Phase I and II randomised trials of the safety and immunogenicity of a prototype adjuvanted inactivated split-virus influenza A (H5N1) vaccine in healthy adults.

OBJECTIVE: The primary objective was to evaluate the safety and immunogenicity of a prototype inactivated, split-virus H5N1 (avian influenza A) vaccine. A secondary objective was to assess the cross-reactivity of immune responses to two variant clade 2 H5N1 strains.
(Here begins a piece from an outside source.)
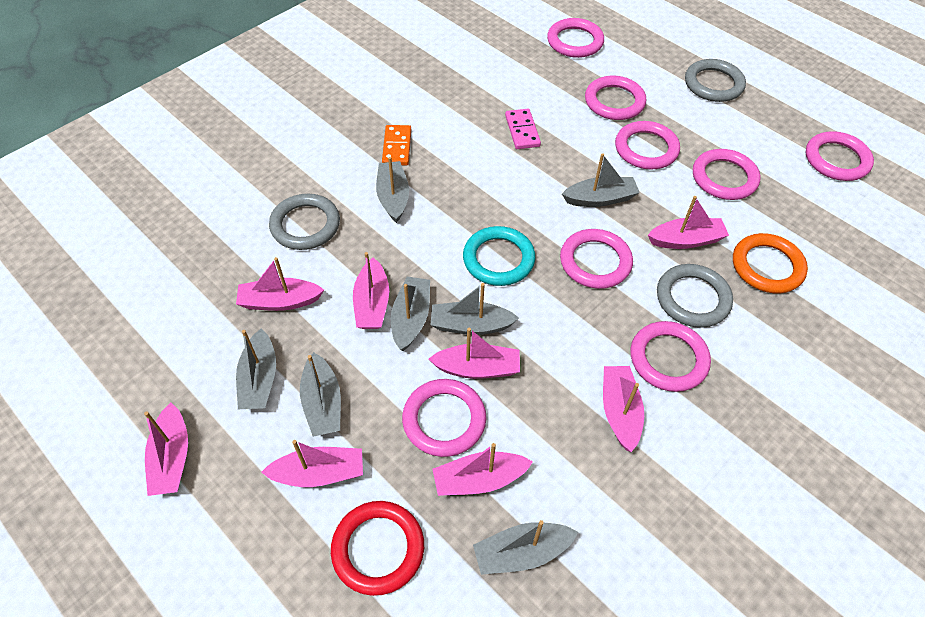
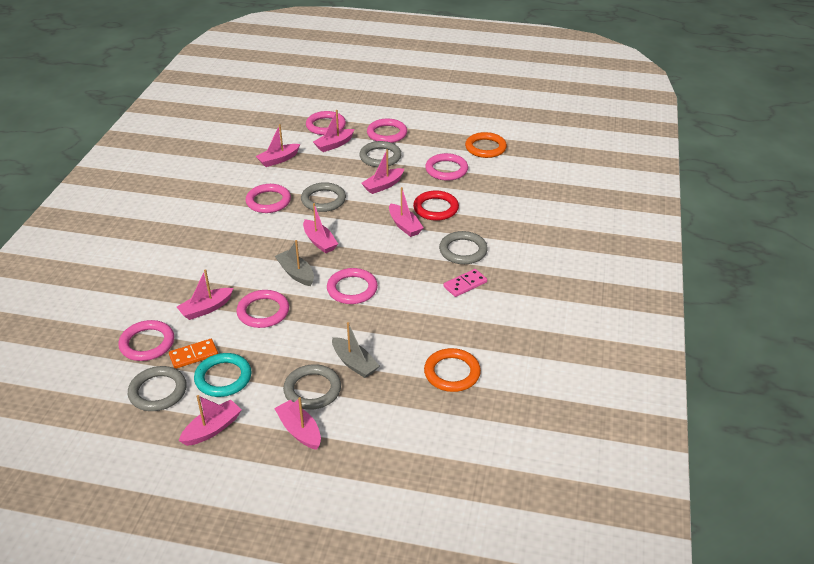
grey boat: [236,329,276,409] [300,352,341,437] [376,157,409,223] [391,277,430,351] [431,283,519,335] [473,520,578,575] [562,153,640,207] = 7 -> [275,240,314,286] [332,322,379,378] = 2
grey ring: [269,194,340,250] [657,264,733,328] [685,59,746,102] = 3 -> [128,366,187,411] [283,364,341,410] [301,182,346,212] [360,141,402,167] [439,231,488,264] = 5
orange ring: [733,233,808,293] = 1 -> [424,348,481,392] [465,132,507,158] = 2
pink ring: [402,379,486,457] [547,18,604,58] [560,229,633,289] [585,76,646,120] [615,121,680,169] [631,321,711,392] [693,149,761,200] [806,131,874,181] = 8 -> [118,320,174,361] [236,290,289,328] [246,184,291,213] [306,111,346,135] [327,268,378,304] [367,119,407,143] [425,153,468,181] = 7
METHODS: In two randomised, dose comparison, parallel assignment, multicentre trials conducted in Australia, healthy adult volunteers received two doses of 7.5 microg or 15 microg H5 haemagglutinin (HA) vaccine+/-AlPO4 adjuvant (phase I trial; N=400) or two doses of 30 microg or 45 microg H5 HA with AlPO4 adjuvant (phase II trial; N=400). Revaccination with a booster dose was offered 6 months after dose 2 (phase I trial only). Main outcome measures were the change in immunogenicity at each follow-up visit from baseline, measured using HA inhibition (HI) and virus microneutralisation (MN) assays, and the frequency and nature of adverse events (AEs). Computer generated tables were used to randomly allocate treatments; participants and investigators were blinded to treatment allocation. FINDINGS: All formulations were well-tolerated; no unexpected serious adverse events were reported. Two doses of 30 microg or 45 microg H5 HA adjuvanted formulations elicited the highest immune responses, with considerable MN antibody (>or=1:20) persistence up to 6 months post-vaccination. The 7.5 and 15 microg formulations (+/-adjuvant) were less immunogenic than the higher dose formulations; HI and MN antibody titres decreased to near pre-vaccination levels at 6 months but were restored to post-dose 2 levels after the booster dose. Immune responses in the phase I trial demonstrated modest levels of cross-protective MN antibodies against two currently circulating, distinct clade 2 H5N1 strains. INTERPRETATION: Two doses of prototype 30 microg or 45 microg aluminium-adjuvanted, clade 1 H5N1 vaccines were immunogenic and well-tolerated with considerable 6-month antibody persistence. The prototype H5N1 vaccine also elicited modest levels of cross-protective MN antibodies against variant clade 2 H5N1 strains [ClinicalTrials.gov identifiers: NCT00136331, NCT00320346; FUNDING: CSL Limited, Australia].